Voilà, dans cette dans cette partie, nous abordons aussi tout ce qui serait nécessaire pour que les Français reprennent conscience euh reprennent confiance en la politique et en leurs institutions démocratiques. Aujourd'hui, vous avez plus de 80 % des Français qui sont insatisfaits de la façon dont la démocratie française ne fonctionne plus. Et donc il faut un vrai choc démocratique dans notre pays avec une réforme de nos institutions, avec une action immédiate et urgente pour garantir l'indépendance des médias mais aussi de tous les secteurs culturels pour dépésidentialiser nos institutions, pour recourir de nouveau au référendum qui est euh l'éléphant dans la pièce depuis 2005 qu'on a plus jamais osé réutiliser, rendre cet outil d'expression populaire aux Français.
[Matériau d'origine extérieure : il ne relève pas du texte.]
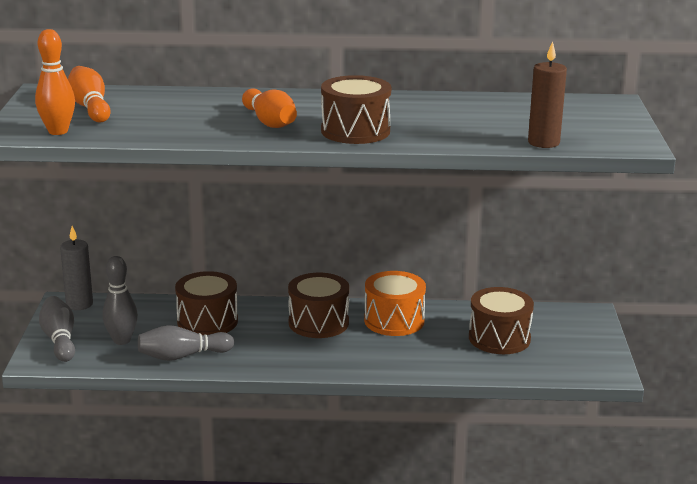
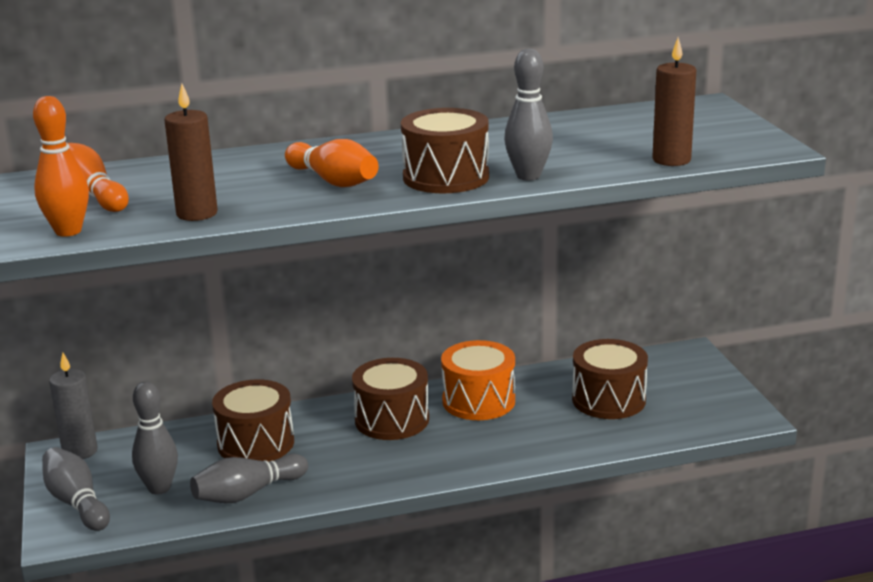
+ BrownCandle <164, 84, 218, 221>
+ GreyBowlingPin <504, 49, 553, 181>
évoluer aussi vers une parité sociale en politique pour que la démocratie représentative soit vraiment à l'image du peuple du peuple français. Et puis euh une 6e partie euh enfin [grognement] euh que nous avons appelé pacifier le monde où nous décrivons l'idée qui est la nôtre, l'idée que nous nous faisons euh de la coopération internationale à construire face au défi du 21e siècle. On a jamais eu autant besoin de coopération internationale.
Pourtant, on assiste à une situation où c'est la compétition qui prime la force où la guerre devient en fait un moyen courant pour régler les conflits. On le voit en ce moment en Iran et dans le D3 d'Ormous. Et ça, cela va contre l'intérêt des peuples.
Donc nous portons un projet euh de paix et pour cela une méthode qui est celle de la coopération internationale face aux impérialismes euh de la protection du droit euh international euh de l'investissement euh dans la sécurité, dans la dissuasion militaire certes, mais aussi dans l'éducation, dans le développement, dans l'égalité entre les femmes et les hommes. aussi tout ça qui fera notre sécurité demain dans la protection des biens publics mondiaux évidemment. Euh voilà, je vais m'arrêter parce que j'ai déjà été longue et j'aurais pu continuer longtemps parce que nous présentons et nous soumettons au débat militant au sein du Parti socialiste un texte qui est euh euh charpenté et qui est et qui est assez long, mais euh c'est cela que nous devons à la fois à nos militants et aux Français.
Je crois qu'on attend aujourd'hui des socialistes qu'il proposent une vision du monde et qu'il répondent aux attentes des Français sur tous leur sujets de préoccupation. et c'est ce que nous avons cherché à faire dans le document que nous euh présentons aujourd'hui. Voilà, je vous remercie beaucoup pour votre écoute et ben je suis maintenant à votre disposition si vous avez des questions.